Asynchronous motors - the heat of the rotor

[fawk3s]

Main Question or Discussion Point

So I was reading about asynchronous motors, and it seems the motor works better when the resistance of the rotor is smaller. This is fairly obvious, because the smaller the resistance, the bigger the inductive currents and therefore more mechanical force is applied on the rotor, thus its doing more mechanical work (leaving out the frequency of the current at the moment for simplification).
Now as I started thinking about it in more depth, I stumbled upon this question:

If the resistance of the rotor of one motor is say 2x smaller than the resistance of the rotor of another motor, and therefore the first motor (with the smaller-resistance-rotor) is able to do say 2x more mechanical work in a time unit, does the rotor of the first motor also do more work via heating than the second?
Because of P=V*I=I^2*R

Thanks in advance,
fawk3s

 

[rcgldr]

In addition to "copper" (related to resitance) losses you also have "iron" losses (related to magnetic effects) in motors:

http://www.engineeringtoolbox.com/electrical-motor-efficiency-d_655.html

 

[Phrak]

To good approximation you can lump all the losses due to source resistance, lead resistance, winding resistance and core loose together as a single resistance in series with the load.
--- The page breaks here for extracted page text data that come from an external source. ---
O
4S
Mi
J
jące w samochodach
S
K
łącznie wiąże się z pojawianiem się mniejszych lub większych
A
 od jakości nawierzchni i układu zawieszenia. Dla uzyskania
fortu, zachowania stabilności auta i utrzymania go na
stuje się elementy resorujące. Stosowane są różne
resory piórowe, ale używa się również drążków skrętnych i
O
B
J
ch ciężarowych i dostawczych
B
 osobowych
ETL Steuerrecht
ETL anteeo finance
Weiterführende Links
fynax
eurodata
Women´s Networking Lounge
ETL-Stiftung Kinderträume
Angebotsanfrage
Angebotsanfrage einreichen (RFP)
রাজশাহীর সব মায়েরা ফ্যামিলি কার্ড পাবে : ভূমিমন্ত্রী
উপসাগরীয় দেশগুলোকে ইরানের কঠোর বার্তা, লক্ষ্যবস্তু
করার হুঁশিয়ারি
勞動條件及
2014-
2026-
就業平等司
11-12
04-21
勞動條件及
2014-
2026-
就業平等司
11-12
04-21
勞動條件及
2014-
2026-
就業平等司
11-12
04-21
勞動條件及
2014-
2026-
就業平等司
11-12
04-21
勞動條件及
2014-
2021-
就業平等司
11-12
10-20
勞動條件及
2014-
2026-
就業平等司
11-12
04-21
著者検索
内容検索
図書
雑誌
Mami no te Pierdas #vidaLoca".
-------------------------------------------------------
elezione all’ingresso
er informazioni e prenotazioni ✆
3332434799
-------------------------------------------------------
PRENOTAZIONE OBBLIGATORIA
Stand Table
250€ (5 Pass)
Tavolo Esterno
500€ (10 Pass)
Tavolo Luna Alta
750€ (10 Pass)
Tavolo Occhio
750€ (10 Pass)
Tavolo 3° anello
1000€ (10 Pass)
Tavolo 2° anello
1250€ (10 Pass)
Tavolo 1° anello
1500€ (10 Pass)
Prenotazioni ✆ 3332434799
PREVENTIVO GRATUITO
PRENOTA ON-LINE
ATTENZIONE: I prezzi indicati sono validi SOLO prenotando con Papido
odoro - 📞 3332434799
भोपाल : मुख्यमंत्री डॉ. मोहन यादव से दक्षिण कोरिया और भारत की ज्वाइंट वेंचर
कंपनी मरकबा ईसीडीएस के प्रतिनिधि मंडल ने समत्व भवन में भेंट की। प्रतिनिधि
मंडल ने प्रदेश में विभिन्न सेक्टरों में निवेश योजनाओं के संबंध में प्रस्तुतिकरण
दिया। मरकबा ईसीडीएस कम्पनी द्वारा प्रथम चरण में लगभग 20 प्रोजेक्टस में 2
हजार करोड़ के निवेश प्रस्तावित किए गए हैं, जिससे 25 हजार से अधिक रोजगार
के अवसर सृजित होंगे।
The load is an effective variable resistance. This should make your comparative analysis of two motors fairly simple.

 

[rcgldr]

When considering the total losses to heat, a 80% efficient motor will have double the losses to heat of a 90% efficient motor. Assuming the same temperature limit and rate of heat dissipation, the 90% efficient motor can operate at twice the power of the 80% efficient motor.